Authored by benshi001 on Mar 31 2023, 12:35 AM.

Details

Summary

Optimize multiplication with some specific immediates to
a pair of alsl.

Diff Detail

Event Timeline

benshi001 created this revision.Mar 31 2023, 12:35 AM
Herald added a project: Restricted Project. · View Herald TranscriptMar 31 2023, 12:35 AM
Herald added a subscriber: hiraditya. · View Herald Transcript
benshi001 requested review of this revision.Mar 31 2023, 12:35 AM
Herald added a project: Restricted Project. · View Herald TranscriptMar 31 2023, 12:35 AM
Harbormaster completed remote builds in B222931: Diff 509929.
benshi001 updated this revision to Diff 509931.

Multiplication with some specific immediates can be simplified to a pair of ALSL.

benshi001 updated this revision to Diff 509937.Mar 31 2023, 1:12 AM
xen0n added a comment.EditedMar 31 2023, 2:03 AM

This is good strength reduction overall, thanks for the insight!

Though maybe the exact patterns can be automatically generated with nested loops, for reduced mental burden to prove correctness?
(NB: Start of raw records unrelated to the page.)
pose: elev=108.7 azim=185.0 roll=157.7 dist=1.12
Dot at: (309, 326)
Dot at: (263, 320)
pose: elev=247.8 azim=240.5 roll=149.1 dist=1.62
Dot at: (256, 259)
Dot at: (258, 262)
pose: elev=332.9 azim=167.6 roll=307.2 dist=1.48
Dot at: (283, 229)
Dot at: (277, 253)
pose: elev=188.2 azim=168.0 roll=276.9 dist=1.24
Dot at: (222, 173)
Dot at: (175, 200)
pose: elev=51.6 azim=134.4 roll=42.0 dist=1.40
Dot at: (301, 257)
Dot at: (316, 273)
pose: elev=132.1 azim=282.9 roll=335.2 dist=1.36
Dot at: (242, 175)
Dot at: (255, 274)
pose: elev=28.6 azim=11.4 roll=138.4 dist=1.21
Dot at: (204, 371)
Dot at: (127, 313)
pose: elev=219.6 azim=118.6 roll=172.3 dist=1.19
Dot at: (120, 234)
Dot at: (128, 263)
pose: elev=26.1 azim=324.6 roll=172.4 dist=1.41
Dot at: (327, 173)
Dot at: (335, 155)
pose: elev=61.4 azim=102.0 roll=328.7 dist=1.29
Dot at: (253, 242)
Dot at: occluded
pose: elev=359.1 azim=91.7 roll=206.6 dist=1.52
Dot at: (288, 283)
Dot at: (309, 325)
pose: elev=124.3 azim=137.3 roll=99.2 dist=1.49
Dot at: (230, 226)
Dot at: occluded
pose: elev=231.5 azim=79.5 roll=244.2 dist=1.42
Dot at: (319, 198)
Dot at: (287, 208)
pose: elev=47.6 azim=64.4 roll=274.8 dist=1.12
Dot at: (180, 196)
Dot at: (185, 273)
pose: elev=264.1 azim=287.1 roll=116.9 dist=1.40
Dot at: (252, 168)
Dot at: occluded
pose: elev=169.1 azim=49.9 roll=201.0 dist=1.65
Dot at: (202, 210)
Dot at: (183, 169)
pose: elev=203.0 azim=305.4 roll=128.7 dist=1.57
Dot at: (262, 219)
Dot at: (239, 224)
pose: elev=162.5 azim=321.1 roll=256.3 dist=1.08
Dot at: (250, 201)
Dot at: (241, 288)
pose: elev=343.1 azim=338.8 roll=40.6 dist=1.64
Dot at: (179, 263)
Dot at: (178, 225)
I've sketched something and it seems doable:

>>> alsl = lambda j, k, imm: (j << imm) + k
>>> a = [alsl(alsl(1, 1, i), alsl(1, 1, i), j) for j in range(1,5) for i in range(1,5)]
>>> a
[9, 15, 27, 51, 15, 25, 45, 85, 27, 45, 81, 153, 51, 85, 153, 289]
>>> list(sorted(set(a)))
[9, 15, 25, 27, 45, 51, 81, 85, 153, 289]
>>> b = [alsl(alsl(1, 1, i), 1, j) for j in range(1,5) for i in range(1,5)]
>>> b
[7, 11, 19, 35, 13, 21, 37, 69, 25, 41, 73, 137, 49, 81, 145, 273]
>>> ab = set(a).union(set(b))
>>> len(ab)
24
>>> list(sorted(set(a).intersection(set(b))))
[25, 81]

>>> c = [alsl(1, alsl(1, 1, i), j) for j in range(1,5) for i in range(1,5)]
>>> c
[5, 7, 11, 19, 7, 9, 13, 21, 11, 13, 17, 25, 19, 21, 25, 33]
>>> list(sorted(set(c)))
[5, 7, 9, 11, 13, 17, 19, 21, 25, 33]

>>> set(c).difference(ab)
{33, 5, 17}
>>> all = set(c).union(ab).difference({3, 5, 9, 17})
>>> len(all)
24
>>> list(sorted(all))
[7, 11, 13, 15, 19, 21, 25, 27, 33, 35, 37, 41, 45, 49, 51, 69, 73, 81, 85, 137, 145, 153, 273, 289]

So basically, we can strength-reduce a total of 24 different constant-multiplications with two alsl's:

  • case 1: alsl T, X, X, i; alsl Y, T, T, j: 15, 25, 27, 45, 51, 81, 85, 153, 289
  • case 2: alsl T, X, X, i; alsl Y, T, X, j: 7, 11, 13, 19, 21, 25, 35, 37, 41, 49, 69, 73, 81, 137, 145, 273
  • case 3: alsl T, X, X, i; alsl Y, X, T, j: 7, 11, 13, 19, 21, 25, 33

Problem is that there are some overlaps between the 3 possible combinations, and some inside case 1 and 3. If we could somehow avoid producing conflicting rules then probably leveraging TableGen's loop and computation abilities would produce code that's easier to maintain. Otherwise, simplifying the code with some macros could also be beneficial.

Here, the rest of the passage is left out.